The very name of the main character in the photonovel series by Janko Belaj questions the standard dichotomy between animate and inanimate. In “Belaj’s inversion” Suicidal Mr. Bones appears as the personification of the world of quantum physics, being dead and alive at the same time. So, let's lean here on the paraphrase of the emblematic line from the once popular book and TV series for children:
“He's dead, but he's alive. I mean, he's not so dead that he would not be alive, but would like to be dead in order to actually be alive.”

The story of Mr. Bones begins at the moment of the great human loss, inevitable to us all – death, and ends with the understanding that what is lost – life, was never really possessed anyway, and is therefore so passionately wanted; so, story is impregnated with his realization that his death actually was not important in any way/nothing new has happened and that is exactly what defines his “ghastly modus vivendi”, his tireless search for an effective method of suicide.

Fact that essentially nothing happened, but will happen eventually, leads us to the very point of the story. Exemplar fate of Suicidal Mr. Bones therefore appears as radical one: Feuerbach says that suicide doesn’t take his life – he just eliminates the illusion that he ever had one.

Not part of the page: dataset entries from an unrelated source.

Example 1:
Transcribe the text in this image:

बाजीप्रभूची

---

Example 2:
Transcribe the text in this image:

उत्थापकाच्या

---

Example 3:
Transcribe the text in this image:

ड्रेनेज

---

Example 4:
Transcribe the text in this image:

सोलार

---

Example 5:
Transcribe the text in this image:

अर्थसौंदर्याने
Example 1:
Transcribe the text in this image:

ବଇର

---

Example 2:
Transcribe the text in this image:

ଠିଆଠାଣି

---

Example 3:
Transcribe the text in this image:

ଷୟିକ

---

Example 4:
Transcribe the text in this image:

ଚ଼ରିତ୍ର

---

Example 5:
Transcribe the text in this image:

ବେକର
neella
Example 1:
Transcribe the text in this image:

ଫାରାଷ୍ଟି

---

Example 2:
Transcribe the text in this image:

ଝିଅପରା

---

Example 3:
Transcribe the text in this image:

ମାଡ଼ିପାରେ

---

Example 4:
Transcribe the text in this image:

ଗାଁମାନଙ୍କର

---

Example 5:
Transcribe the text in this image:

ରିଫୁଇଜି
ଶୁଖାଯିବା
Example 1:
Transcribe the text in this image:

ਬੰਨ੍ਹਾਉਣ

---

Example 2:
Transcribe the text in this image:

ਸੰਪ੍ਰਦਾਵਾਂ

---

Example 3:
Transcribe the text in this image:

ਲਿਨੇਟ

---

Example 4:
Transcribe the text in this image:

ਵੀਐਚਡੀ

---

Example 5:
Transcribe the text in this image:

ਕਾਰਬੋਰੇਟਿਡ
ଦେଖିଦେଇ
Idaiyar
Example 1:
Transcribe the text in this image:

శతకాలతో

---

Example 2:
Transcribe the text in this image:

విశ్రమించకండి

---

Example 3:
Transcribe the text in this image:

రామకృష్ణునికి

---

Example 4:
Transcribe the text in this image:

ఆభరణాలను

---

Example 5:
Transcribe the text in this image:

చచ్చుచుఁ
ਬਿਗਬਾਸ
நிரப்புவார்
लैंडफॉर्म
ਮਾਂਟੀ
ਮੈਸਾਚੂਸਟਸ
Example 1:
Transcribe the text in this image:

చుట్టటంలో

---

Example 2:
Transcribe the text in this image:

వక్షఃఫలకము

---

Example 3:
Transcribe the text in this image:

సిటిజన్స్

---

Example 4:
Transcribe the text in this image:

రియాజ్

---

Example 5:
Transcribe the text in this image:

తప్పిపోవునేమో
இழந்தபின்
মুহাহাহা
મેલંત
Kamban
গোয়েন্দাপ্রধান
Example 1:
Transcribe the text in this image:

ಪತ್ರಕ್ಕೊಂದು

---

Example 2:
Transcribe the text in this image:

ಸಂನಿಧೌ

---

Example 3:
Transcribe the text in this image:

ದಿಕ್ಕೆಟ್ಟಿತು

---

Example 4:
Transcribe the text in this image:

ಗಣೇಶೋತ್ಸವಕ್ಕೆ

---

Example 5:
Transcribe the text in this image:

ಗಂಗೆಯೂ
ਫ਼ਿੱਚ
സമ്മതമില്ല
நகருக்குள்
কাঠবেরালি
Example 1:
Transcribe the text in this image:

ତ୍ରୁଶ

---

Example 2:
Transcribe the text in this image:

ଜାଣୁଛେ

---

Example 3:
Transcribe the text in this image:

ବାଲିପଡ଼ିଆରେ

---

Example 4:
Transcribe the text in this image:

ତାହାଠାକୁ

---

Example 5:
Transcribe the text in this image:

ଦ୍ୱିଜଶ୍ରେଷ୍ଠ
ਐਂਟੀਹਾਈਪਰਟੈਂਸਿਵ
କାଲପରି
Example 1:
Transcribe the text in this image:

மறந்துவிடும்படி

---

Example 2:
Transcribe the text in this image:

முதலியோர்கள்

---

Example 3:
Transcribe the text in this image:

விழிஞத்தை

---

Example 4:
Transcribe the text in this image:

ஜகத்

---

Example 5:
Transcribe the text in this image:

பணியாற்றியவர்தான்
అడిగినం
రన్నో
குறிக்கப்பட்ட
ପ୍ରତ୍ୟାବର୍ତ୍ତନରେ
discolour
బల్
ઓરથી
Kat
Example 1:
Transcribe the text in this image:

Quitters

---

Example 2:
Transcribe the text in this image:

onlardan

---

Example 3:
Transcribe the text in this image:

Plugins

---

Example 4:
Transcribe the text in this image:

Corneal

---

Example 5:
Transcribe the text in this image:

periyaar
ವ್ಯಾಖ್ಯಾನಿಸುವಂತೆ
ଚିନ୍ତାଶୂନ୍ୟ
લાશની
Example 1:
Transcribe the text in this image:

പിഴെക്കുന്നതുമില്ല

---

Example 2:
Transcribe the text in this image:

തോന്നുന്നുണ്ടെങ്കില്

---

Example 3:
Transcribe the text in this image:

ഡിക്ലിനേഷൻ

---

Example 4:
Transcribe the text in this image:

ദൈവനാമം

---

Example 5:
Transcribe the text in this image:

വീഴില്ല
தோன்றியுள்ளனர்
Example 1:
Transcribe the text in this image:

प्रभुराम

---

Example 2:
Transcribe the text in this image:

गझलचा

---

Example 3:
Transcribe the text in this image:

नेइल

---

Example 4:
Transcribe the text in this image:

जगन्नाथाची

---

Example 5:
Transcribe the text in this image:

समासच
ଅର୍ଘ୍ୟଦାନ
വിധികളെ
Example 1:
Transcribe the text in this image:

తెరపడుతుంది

Radical loss, unlike the ordinary one, includes the realization that what we have lost we have never actually had. That is a paradox, because such a loss partly acts like the most terrible loss, and partly as a negation of the loss, and therefore is not a loss at all. One cannot lose what he never had, so the only thing lost is a mirage. The loss of the illusion, however, must be considered a gain.

Here, we can see how the mechanism of double negation really works: the radical loss is the loss of loss and that is its true nature. Herein lies the essence of Mr. Bones’ reaching for the suicide as a tool for achieving a genuine, authentic life.

At the very end, we wish Mr. Bones and his chronicler happy ending of the saga, and of course, we thank Janko Belaj for this unusual, stimulating topic for future reflections.